__PASSAGE SHOWN__:
┄┄┄┄┄┄
Under the Hood: Haidt Profile Divergence

The Christian and secular parameterizations diverge on specific, empirically documented dimensions. These ratios match the findings from Haidt, Graham, and Joseph (2009) on conservative-progressive moral psychology. Authority at 10x and Sanctity at 13.6x are precisely the dimensions Haidt identifies as distinguishing conservative from progressive moral cognition.

Foundation Christian Secular Ratio Visual
Care / Harm 0.80 0.47 1.7x
Fairness / Cheating 0.60 0.18 3.3x
Loyalty / Betrayal 0.75 0.19 3.9x
Authority / Subversion 0.90 0.09 10.0x
Sanctity / Degradation 0.95 0.07 13.6x
Liberty / Oppression 0.45 0.00* --

*Liberty is 0.00 in the secular profile because Social Chemistry 101 does not label this dimension. Christian liberty (0.45) is constrained by love (Galatians 5:13).
┄┄┄┄┄┄
__THE DATA__:
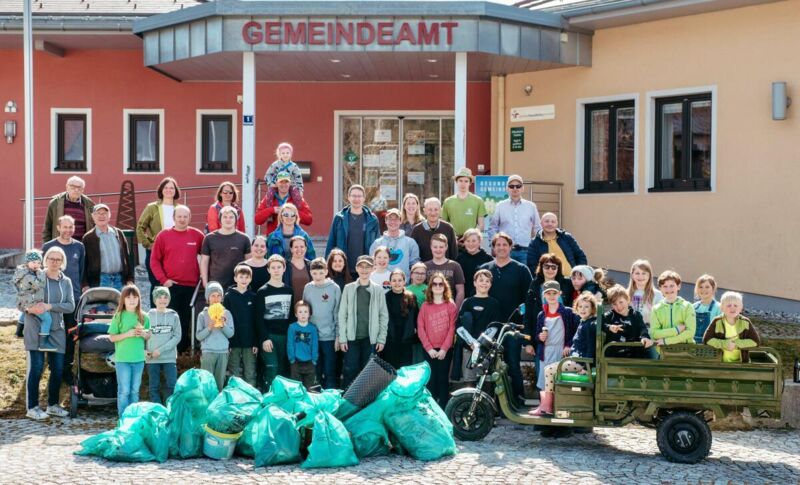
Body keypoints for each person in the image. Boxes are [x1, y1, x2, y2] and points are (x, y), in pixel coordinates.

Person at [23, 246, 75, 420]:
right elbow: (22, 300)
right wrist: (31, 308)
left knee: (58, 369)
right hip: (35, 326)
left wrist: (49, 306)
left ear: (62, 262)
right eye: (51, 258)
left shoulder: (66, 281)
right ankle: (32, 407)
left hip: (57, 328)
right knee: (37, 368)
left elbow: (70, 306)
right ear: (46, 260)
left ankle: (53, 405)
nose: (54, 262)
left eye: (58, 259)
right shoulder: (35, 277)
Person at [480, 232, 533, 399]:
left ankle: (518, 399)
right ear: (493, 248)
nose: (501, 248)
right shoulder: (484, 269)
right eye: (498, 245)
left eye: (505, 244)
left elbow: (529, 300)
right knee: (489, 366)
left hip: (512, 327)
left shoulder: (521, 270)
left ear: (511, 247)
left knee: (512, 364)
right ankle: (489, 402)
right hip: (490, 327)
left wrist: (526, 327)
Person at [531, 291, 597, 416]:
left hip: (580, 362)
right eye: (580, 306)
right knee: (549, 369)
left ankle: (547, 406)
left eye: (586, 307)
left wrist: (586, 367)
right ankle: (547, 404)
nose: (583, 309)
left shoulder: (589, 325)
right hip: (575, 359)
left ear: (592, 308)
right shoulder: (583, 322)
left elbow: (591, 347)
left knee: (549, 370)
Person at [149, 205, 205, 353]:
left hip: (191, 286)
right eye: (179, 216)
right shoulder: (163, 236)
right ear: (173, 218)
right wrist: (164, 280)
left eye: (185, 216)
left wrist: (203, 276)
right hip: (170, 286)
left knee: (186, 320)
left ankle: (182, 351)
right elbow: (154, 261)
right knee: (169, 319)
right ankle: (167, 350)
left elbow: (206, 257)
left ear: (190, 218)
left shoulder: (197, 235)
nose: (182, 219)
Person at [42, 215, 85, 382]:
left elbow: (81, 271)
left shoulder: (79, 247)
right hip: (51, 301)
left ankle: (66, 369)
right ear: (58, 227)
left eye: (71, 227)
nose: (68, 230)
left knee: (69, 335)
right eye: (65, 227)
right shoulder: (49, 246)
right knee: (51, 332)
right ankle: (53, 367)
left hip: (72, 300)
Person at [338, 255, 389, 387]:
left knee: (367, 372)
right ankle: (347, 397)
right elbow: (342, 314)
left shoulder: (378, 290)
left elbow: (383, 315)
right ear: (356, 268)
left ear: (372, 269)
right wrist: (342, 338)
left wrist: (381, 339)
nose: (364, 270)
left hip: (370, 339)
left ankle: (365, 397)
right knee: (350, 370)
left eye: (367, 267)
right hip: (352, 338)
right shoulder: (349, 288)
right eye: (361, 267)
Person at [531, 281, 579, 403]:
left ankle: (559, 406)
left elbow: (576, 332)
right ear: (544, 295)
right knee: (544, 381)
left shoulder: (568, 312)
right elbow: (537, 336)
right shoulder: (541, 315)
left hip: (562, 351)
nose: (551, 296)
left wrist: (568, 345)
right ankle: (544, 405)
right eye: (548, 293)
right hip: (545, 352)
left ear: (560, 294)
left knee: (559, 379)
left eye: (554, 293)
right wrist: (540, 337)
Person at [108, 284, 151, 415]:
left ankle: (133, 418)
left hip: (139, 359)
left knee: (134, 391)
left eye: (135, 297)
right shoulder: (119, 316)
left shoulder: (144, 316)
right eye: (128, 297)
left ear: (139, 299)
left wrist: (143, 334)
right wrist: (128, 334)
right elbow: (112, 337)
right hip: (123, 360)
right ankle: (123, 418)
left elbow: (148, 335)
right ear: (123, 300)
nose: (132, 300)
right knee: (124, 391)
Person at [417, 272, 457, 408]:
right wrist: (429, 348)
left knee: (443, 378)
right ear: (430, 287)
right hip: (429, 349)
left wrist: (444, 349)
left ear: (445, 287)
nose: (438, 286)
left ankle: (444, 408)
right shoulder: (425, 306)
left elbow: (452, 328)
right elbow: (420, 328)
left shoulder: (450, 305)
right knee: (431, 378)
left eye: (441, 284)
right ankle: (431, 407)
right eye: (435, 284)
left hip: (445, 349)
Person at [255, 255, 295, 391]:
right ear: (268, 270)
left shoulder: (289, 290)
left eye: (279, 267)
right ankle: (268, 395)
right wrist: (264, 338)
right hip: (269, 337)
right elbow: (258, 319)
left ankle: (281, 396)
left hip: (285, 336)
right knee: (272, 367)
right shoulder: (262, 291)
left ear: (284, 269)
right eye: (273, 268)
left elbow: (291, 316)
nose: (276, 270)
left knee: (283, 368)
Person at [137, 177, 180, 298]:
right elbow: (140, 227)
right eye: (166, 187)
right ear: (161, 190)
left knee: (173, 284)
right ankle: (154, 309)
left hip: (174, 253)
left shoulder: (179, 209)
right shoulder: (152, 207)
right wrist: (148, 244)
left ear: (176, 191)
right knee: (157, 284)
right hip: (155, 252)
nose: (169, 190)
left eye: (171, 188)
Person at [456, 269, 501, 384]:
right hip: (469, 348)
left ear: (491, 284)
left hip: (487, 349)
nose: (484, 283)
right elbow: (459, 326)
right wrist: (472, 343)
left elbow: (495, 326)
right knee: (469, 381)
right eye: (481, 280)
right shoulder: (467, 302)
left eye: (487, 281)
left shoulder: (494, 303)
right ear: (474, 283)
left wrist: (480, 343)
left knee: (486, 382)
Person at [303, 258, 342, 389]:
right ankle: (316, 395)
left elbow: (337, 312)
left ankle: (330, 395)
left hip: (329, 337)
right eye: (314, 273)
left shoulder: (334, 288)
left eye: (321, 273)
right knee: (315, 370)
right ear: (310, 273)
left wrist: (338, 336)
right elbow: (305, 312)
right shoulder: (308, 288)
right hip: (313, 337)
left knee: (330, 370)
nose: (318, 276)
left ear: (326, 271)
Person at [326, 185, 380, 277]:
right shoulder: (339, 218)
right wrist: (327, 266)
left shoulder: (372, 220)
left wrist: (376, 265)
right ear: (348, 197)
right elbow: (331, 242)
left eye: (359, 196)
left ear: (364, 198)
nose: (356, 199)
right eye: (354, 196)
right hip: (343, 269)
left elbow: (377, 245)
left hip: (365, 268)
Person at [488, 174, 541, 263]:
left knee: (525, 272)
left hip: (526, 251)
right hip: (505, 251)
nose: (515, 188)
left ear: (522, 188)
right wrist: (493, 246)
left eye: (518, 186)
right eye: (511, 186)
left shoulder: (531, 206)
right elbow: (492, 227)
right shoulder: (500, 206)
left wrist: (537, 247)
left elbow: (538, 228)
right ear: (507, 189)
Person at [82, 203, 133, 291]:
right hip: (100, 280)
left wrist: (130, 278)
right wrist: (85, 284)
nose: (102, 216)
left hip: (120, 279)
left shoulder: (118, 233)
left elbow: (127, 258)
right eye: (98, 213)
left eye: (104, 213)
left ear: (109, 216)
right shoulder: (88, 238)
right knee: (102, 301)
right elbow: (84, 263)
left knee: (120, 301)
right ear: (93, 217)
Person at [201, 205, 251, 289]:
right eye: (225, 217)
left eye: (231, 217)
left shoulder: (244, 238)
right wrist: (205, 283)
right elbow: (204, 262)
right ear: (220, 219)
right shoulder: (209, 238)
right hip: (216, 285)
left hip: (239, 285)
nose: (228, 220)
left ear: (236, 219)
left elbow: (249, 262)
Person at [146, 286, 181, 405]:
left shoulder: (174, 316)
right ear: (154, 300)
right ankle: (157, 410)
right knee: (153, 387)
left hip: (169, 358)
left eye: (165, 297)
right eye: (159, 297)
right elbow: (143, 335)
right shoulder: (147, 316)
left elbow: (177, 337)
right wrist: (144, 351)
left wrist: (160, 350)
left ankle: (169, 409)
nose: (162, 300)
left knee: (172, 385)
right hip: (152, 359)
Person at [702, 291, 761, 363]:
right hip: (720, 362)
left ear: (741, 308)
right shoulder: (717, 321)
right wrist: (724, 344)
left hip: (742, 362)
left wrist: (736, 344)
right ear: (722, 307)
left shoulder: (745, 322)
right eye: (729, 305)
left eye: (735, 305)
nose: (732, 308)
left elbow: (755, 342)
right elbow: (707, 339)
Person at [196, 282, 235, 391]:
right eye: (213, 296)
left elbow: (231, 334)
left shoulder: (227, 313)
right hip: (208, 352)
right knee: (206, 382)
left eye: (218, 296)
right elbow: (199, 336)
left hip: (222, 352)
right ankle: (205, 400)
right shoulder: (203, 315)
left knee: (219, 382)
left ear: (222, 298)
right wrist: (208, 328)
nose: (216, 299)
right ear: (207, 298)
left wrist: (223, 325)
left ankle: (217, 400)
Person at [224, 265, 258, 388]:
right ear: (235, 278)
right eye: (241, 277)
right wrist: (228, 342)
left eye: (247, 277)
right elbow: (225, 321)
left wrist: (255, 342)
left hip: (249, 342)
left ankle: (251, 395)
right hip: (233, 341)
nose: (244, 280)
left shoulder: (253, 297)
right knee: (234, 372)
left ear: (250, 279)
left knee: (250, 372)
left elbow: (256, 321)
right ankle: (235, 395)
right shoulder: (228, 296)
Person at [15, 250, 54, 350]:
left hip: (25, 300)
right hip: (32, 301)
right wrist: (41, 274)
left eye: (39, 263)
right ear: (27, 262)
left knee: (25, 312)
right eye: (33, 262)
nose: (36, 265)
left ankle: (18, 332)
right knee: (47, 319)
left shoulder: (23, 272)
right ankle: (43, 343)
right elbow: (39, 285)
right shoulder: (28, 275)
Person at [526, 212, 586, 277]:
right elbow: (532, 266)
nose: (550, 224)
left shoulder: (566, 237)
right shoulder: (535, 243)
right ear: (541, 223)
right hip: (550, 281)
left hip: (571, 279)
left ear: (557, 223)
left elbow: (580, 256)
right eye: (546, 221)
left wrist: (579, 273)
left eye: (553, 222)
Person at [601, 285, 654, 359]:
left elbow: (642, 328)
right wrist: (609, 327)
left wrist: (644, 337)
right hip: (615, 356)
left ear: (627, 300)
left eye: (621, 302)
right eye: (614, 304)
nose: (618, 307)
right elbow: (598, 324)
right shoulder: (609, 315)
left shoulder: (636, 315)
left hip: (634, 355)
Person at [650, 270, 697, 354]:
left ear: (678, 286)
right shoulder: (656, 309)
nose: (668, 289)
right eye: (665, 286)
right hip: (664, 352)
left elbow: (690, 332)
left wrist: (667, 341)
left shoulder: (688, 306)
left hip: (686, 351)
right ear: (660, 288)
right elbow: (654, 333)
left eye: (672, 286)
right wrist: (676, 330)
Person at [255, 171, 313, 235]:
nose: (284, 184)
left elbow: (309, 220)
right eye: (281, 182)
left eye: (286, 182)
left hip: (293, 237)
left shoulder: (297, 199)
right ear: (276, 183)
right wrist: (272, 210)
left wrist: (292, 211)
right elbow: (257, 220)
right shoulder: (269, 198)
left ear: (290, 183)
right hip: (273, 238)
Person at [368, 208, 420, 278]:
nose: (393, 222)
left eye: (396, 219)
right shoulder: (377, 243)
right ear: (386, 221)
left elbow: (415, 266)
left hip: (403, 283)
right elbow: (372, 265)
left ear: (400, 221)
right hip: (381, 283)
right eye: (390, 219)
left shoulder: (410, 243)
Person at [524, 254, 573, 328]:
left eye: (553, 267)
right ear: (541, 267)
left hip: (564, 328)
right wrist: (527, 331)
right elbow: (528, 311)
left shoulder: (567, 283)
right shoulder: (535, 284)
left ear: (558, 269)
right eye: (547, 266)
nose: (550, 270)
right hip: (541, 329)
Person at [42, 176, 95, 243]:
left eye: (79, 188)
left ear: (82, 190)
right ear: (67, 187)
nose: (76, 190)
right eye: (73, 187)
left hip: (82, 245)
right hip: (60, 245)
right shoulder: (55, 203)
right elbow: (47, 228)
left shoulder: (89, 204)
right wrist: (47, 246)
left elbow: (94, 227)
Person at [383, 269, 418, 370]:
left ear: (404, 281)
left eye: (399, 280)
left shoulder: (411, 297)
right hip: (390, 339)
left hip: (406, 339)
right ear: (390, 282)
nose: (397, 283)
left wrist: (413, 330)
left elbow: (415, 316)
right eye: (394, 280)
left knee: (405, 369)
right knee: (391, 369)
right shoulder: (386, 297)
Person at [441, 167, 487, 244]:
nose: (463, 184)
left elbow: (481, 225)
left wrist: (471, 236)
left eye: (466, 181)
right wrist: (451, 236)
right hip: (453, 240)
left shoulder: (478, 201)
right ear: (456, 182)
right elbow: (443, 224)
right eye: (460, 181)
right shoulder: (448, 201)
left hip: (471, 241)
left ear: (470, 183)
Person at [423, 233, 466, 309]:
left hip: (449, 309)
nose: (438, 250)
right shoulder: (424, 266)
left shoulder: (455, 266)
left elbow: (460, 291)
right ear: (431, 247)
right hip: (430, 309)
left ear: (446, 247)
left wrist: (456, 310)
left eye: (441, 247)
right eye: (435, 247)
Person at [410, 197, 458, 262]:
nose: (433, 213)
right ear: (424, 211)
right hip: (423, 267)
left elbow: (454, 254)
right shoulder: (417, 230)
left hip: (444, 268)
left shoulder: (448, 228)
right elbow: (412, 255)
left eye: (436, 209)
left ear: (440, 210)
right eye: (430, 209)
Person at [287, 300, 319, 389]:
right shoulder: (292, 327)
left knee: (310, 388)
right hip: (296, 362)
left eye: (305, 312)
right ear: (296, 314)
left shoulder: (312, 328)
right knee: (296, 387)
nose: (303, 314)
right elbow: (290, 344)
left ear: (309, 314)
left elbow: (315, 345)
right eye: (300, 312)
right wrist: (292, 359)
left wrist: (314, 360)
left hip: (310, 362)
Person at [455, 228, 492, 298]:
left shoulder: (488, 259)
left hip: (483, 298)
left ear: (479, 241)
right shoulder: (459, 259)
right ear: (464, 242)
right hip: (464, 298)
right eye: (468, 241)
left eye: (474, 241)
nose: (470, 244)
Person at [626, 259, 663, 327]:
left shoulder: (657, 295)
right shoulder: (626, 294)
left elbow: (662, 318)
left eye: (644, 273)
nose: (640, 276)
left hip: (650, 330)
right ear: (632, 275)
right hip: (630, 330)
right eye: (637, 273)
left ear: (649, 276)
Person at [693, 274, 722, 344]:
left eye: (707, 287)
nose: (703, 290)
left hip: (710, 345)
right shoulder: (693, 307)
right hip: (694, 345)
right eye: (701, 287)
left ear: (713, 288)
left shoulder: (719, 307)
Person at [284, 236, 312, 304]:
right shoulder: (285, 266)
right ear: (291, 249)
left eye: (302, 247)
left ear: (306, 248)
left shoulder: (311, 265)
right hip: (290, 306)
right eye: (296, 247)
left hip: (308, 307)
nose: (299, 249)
┄┄┄┄┄┄
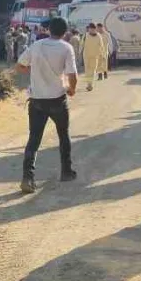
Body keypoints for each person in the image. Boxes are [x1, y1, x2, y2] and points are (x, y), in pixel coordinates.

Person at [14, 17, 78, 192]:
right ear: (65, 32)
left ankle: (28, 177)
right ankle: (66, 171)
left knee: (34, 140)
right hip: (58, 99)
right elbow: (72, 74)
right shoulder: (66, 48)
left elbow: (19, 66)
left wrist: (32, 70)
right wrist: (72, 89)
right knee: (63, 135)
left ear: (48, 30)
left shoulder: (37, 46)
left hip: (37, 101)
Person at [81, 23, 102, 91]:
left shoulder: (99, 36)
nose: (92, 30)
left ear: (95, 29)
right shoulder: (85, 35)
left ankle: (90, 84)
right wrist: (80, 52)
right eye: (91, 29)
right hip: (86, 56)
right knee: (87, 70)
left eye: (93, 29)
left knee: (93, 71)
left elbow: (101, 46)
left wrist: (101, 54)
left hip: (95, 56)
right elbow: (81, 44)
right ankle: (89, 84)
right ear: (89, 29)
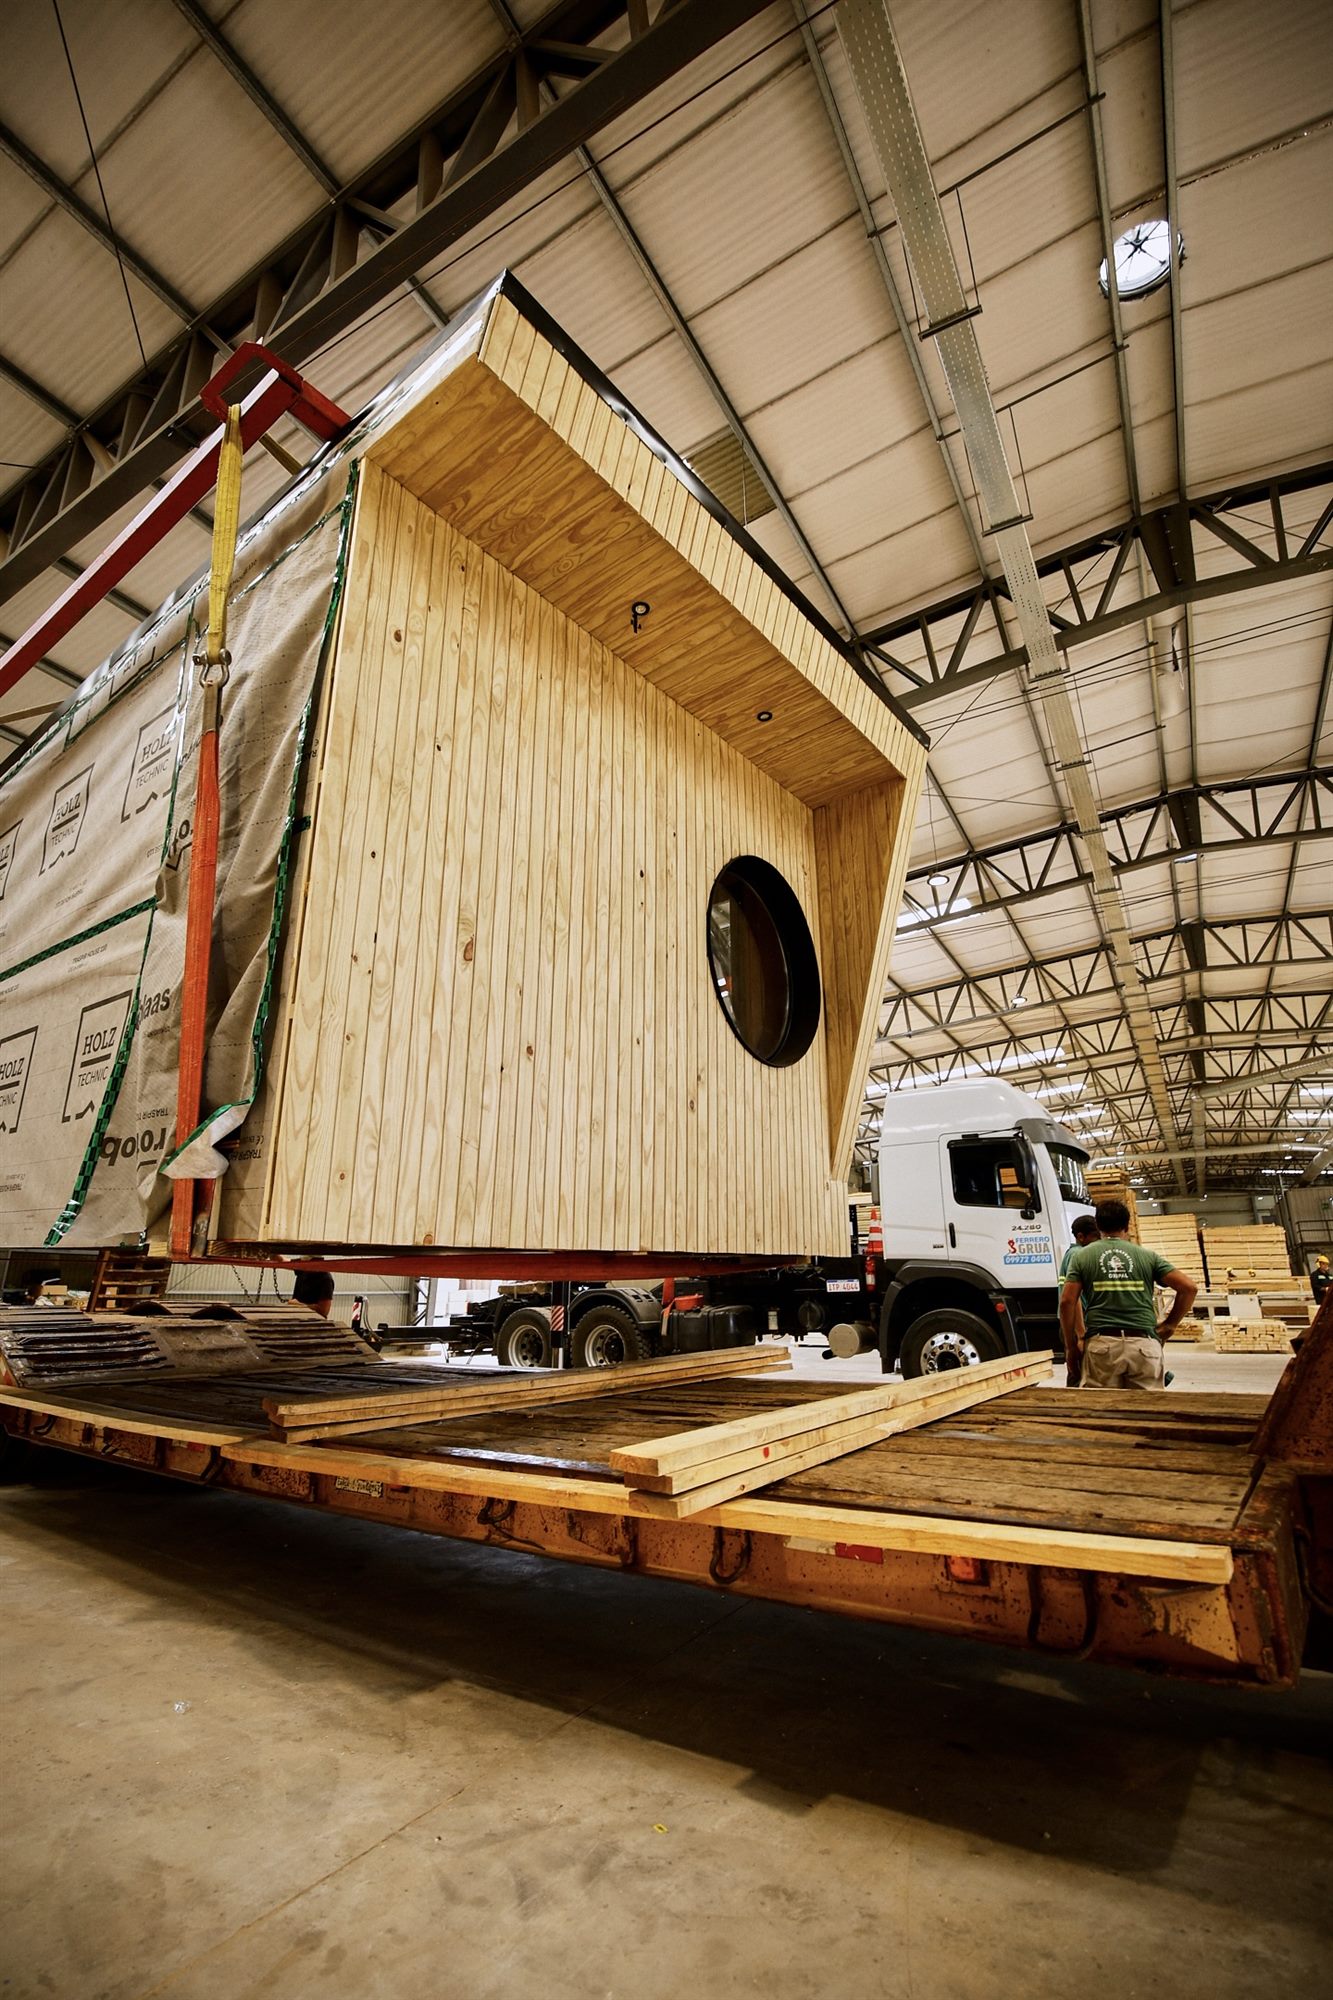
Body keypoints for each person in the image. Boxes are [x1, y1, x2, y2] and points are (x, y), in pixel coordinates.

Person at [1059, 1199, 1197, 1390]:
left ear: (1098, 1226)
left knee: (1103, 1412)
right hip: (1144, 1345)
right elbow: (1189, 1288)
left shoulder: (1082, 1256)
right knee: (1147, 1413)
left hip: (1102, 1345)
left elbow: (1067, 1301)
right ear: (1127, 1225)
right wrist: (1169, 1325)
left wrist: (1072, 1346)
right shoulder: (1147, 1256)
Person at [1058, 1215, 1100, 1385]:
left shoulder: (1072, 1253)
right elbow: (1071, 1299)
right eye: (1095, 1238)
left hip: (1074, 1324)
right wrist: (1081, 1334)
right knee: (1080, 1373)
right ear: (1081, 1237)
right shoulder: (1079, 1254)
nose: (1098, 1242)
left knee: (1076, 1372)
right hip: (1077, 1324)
┄┄┄┄┄┄
Reproduce the Haidt profile divergence passage above in full, word for word.

__RESPONSE BOX__:
Under the Hood: Haidt Profile Divergence

The Christian and secular parameterizations diverge on specific, empirically documented dimensions. These ratios match the findings from Haidt, Graham, and Joseph (2009) on conservative-progressive moral psychology. Authority at 10x and Sanctity at 13.6x are precisely the dimensions Haidt identifies as distinguishing conservative from progressive moral cognition.

Foundation Christian Secular Ratio Visual
Care / Harm 0.80 0.47 1.7x
Fairness / Cheating 0.60 0.18 3.3x
Loyalty / Betrayal 0.75 0.19 3.9x
Authority / Subversion 0.90 0.09 10.0x
Sanctity / Degradation 0.95 0.07 13.6x
Liberty / Oppression 0.45 0.00* --

*Liberty is 0.00 in the secular profile because Social Chemistry 101 does not label this dimension. Christian liberty (0.45) is constrained by love (Galatians 5:13).